Iya, itulah yang terjadi dengan penguasa negeri ini. Bila anak-anak saja di kriminalisasi, apalagi dengan para pendakwah yang menyerukan Islam. Mereka di kriminalisasi, dipersekusi, dicekal, dan dicap radikal bahkan intoleran. Namun itulah yang menjadi tantangan bagi kita.

Dalam sistem politik kapitalisme demokrasi memungkinkan untuk berkuasanya orang-orang pemilik modal. Orang yang pandai dalam melakukan pencitraan, para pendusta, dan kalangan kafirin untuk menjadi penguasa. Ini karena penguasa dipilih rakyat berdasarkan suara terbanyak, dan penguasa berhak membuat aturan sesuai dengan keinginan dan kepentingan mereka.

Bagaimana dengan Islam?
Berbeda dengan Islam yang menerapkan syarat tertentu bagi pemimpin yang tidak boleh dilanggar. Syarat tersebut adalah harus laki-laki, muslim, baligh, merdeka, berakal, dan adil. Serta pemimpin itu sendiri nantinya akan menerapkan aturan Allah dan bertanggung jawab terhadap Allah dan umatnya.

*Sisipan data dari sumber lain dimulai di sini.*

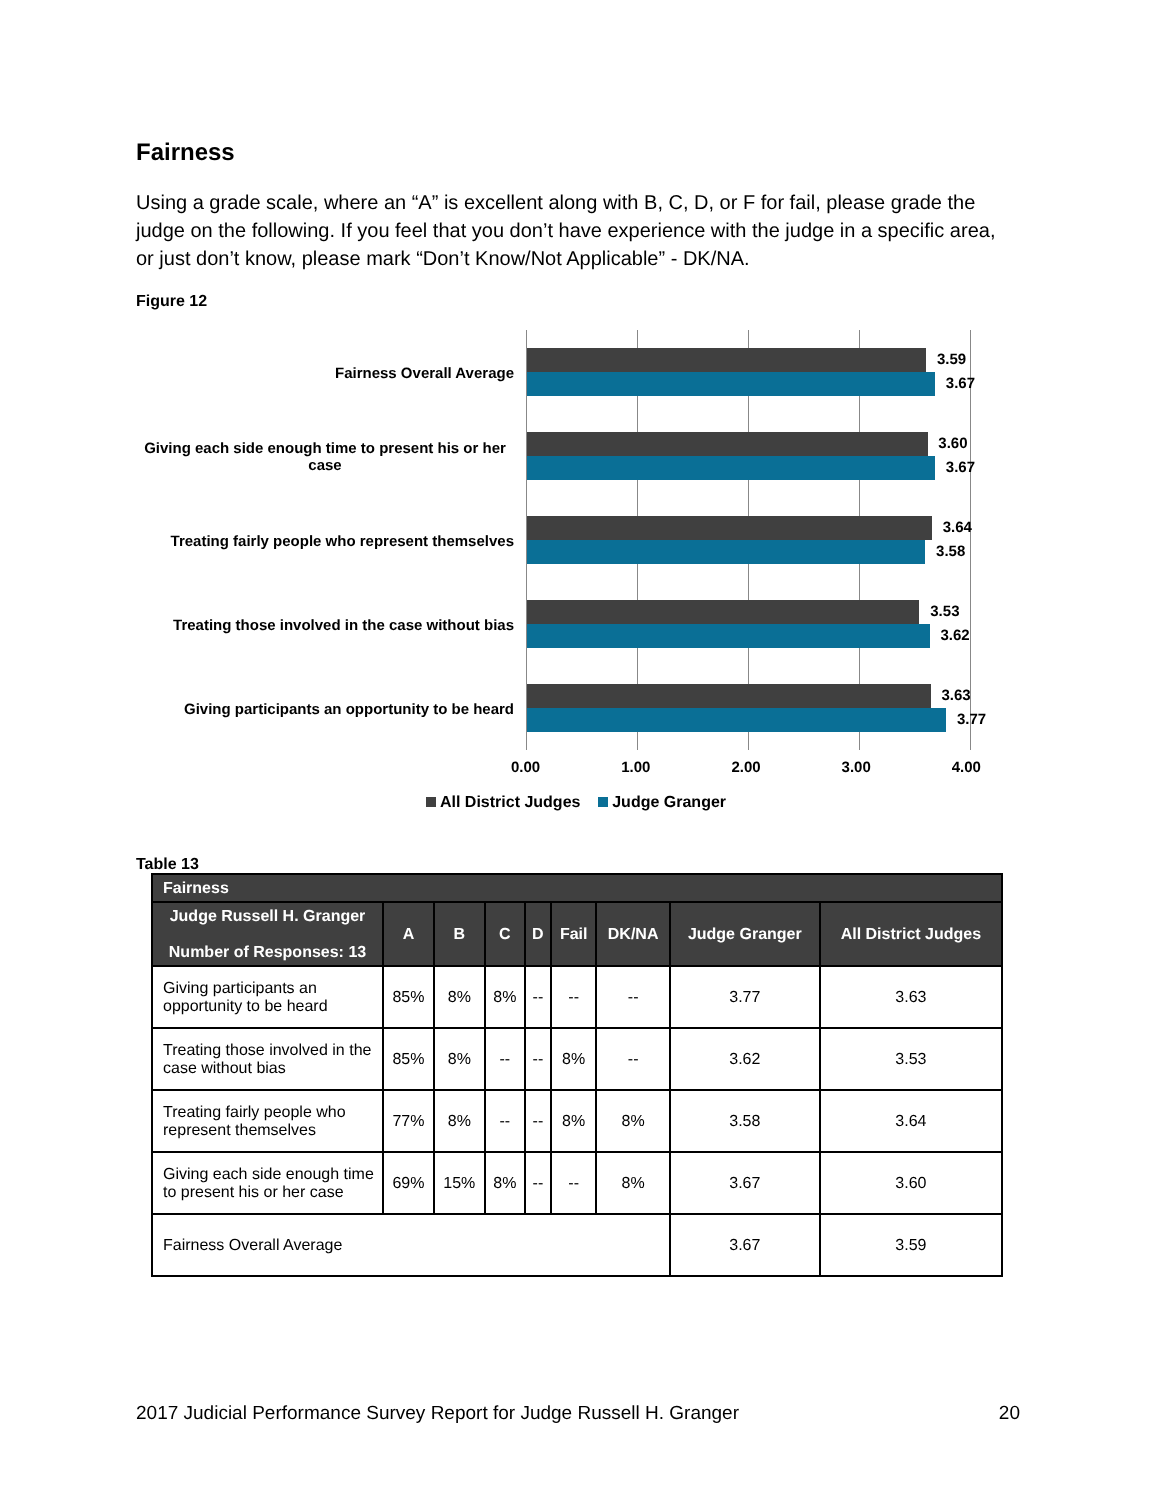Fairness
Using a grade scale, where an “A” is excellent along with B, C, D, or F for fail, please grade the judge on the following. If you feel that you don’t have experience with the judge in a specific area, or just don’t know, please mark “Don’t Know/Not Applicable” - DK/NA.
Figure 12
Fairness Overall Average
Giving each side enough time to present his or her case
Treating fairly people who represent themselves
Treating those involved in the case without bias
Giving participants an opportunity to be heard
3.59
3.67
3.60
3.67
3.64
3.58
3.53
3.62
3.63
3.77
0.00 1.00 2.00 3.00 4.00
All District Judges Judge Granger
Table 13
| Fairness | | | | | | | | |
| --- | --- | --- | --- | --- | --- | --- | --- | --- |
| Judge Russell H. Granger Number of Responses: 13 | A | B | C | D | Fail | DK/NA | Judge Granger | All District Judges |
| Giving participants an opportunity to be heard | 85% | 8% | 8% | -- | -- | -- | 3.77 | 3.63 |
| Treating those involved in the case without bias | 85% | 8% | -- | -- | 8% | -- | 3.62 | 3.53 |
| Treating fairly people who represent themselves | 77% | 8% | -- | -- | 8% | 8% | 3.58 | 3.64 |
| Giving each side enough time to present his or her case | 69% | 15% | 8% | -- | -- | 8% | 3.67 | 3.60 |
| Fairness Overall Average | | | | | | | 3.67 | 3.59 |
2017 Judicial Performance Survey Report for Judge Russell H. Granger 20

Begitu indahnya saat kita membayangkan jika Islam yang berkuasa menerapkan sistem ekonomi dan politik yang berdasarkan hukum syariat. Dan bagaimana dengan pemilik modal yang berkuasa, apakah mereka akan ada tempat? Jawabnya adalah, tidak. Bahkan kaum muslimin akan melepaskan diri dari penguasaan para kapitalisme dan menolak modal serta campur tangan dari mereka.

Dan inilah yang ditakuti oleh negara-negara kapitalis dunia. Mereka akan berusaha dengan segala cara untuk menghalangi kebangkitan Islam dan tegaknya hukum Islam.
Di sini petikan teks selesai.